■ TASK STATEMENT ■
Copy every line of the material below, keeping each character, line break, and language unchanged.

■ GIVEN DATA ■
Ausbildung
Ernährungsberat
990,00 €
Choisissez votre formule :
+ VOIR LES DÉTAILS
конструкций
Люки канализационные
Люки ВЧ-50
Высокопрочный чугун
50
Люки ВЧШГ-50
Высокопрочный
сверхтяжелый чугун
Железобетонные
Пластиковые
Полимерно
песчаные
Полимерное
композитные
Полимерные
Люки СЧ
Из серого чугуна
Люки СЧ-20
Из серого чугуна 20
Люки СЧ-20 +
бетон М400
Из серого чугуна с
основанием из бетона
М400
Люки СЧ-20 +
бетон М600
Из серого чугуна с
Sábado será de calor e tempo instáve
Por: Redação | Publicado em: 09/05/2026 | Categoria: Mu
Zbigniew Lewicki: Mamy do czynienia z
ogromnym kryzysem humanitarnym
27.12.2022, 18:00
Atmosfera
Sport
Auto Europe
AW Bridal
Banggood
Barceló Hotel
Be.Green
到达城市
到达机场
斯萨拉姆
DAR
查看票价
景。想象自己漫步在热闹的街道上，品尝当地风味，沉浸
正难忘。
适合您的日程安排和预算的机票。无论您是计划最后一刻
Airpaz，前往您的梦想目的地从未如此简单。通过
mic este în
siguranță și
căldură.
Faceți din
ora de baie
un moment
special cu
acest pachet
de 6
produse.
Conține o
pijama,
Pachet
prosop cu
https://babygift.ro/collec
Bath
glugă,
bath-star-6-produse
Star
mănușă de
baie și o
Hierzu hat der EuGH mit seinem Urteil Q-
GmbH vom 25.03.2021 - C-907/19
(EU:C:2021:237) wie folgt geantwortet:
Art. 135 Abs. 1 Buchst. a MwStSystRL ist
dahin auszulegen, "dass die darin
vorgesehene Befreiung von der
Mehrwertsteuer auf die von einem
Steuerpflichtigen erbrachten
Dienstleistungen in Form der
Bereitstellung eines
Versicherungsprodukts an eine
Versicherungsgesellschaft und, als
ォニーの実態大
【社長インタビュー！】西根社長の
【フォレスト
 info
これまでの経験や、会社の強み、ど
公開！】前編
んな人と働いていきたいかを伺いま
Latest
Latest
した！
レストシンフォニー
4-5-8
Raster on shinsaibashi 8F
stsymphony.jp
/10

■ EXERCISE RESULT ■
Ausbildung
Ernährungsberat
990,00 €
Choisissez votre formule :
+ VOIR LES DÉTAILS
конструкций
Люки канализационные
Люки ВЧ-50
Высокопрочный чугун
50
Люки ВЧШГ-50
Высокопрочный
сверхтяжелый чугун
Железобетонные
Пластиковые
Полимерно
песчаные
Полимерное
композитные
Полимерные
Люки СЧ
Из серого чугуна
Люки СЧ-20
Из серого чугуна 20
Люки СЧ-20 +
бетон М400
Из серого чугуна с
основанием из бетона
М400
Люки СЧ-20 +
бетон М600
Из серого чугуна с
Sábado será de calor e tempo instáve
Por: Redação | Publicado em: 09/05/2026 | Categoria: Mu
Zbigniew Lewicki: Mamy do czynienia z
ogromnym kryzysem humanitarnym
27.12.2022, 18:00
Atmosfera
Sport
Auto Europe
AW Bridal
Banggood
Barceló Hotel
Be.Green
到达城市
到达机场
斯萨拉姆
DAR
查看票价
景。想象自己漫步在热闹的街道上，品尝当地风味，沉浸
正难忘。
适合您的日程安排和预算的机票。无论您是计划最后一刻
Airpaz，前往您的梦想目的地从未如此简单。通过
mic este în
siguranță și
căldură.
Faceți din
ora de baie
un moment
special cu
acest pachet
de 6
produse.
Conține o
pijama,
Pachet
prosop cu
https://babygift.ro/collec
Bath
glugă,
bath-star-6-produse
Star
mănușă de
baie și o
Hierzu hat der EuGH mit seinem Urteil Q-
GmbH vom 25.03.2021 - C-907/19
(EU:C:2021:237) wie folgt geantwortet:
Art. 135 Abs. 1 Buchst. a MwStSystRL ist
dahin auszulegen, "dass die darin
vorgesehene Befreiung von der
Mehrwertsteuer auf die von einem
Steuerpflichtigen erbrachten
Dienstleistungen in Form der
Bereitstellung eines
Versicherungsprodukts an eine
Versicherungsgesellschaft und, als
ォニーの実態大
【社長インタビュー！】西根社長の
【フォレスト
 info
これまでの経験や、会社の強み、ど
公開！】前編
んな人と働いていきたいかを伺いま
Latest
Latest
した！
レストシンフォニー
4-5-8
Raster on shinsaibashi 8F
stsymphony.jp
/10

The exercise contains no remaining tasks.